=== WHAT YOU HAVE TO DO ===
Can you copy out every line of text in the data below word for word, leaving the pictures out of your answer?

···

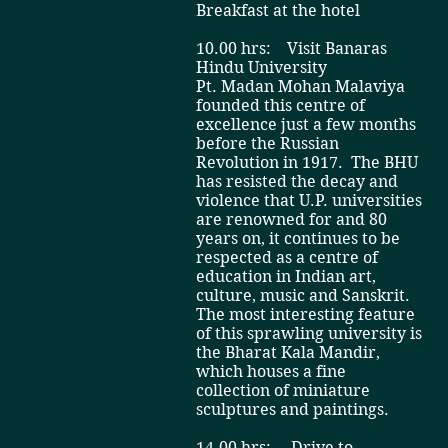
Breakfast at the hotel
10.00 hrs: Visit Banaras
Hindu University
Pt. Madan Mohan Malaviya
founded this centre of
excellence just a few months
before the Russian
Revolution in 1917. The BHU
has resisted the decay and
violence that U.P. universities
are renowned for and 80
years on, it continues to be
respected as a centre of
education in Indian art,
culture, music and Sanskrit.
The most interesting feature
of this sprawling university is
the Bharat Kala Mandir,
which houses a fine
collection of miniature
sculptures and paintings.
14.00 hrs: Drive to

···

=== YOUR RESPONSE ===
Breakfast at the hotel
10.00 hrs: Visit Banaras
Hindu University
Pt. Madan Mohan Malaviya
founded this centre of
excellence just a few months
before the Russian
Revolution in 1917. The BHU
has resisted the decay and
violence that U.P. universities
are renowned for and 80
years on, it continues to be
respected as a centre of
education in Indian art,
culture, music and Sanskrit.
The most interesting feature
of this sprawling university is
the Bharat Kala Mandir,
which houses a fine
collection of miniature
sculptures and paintings.
14.00 hrs: Drive to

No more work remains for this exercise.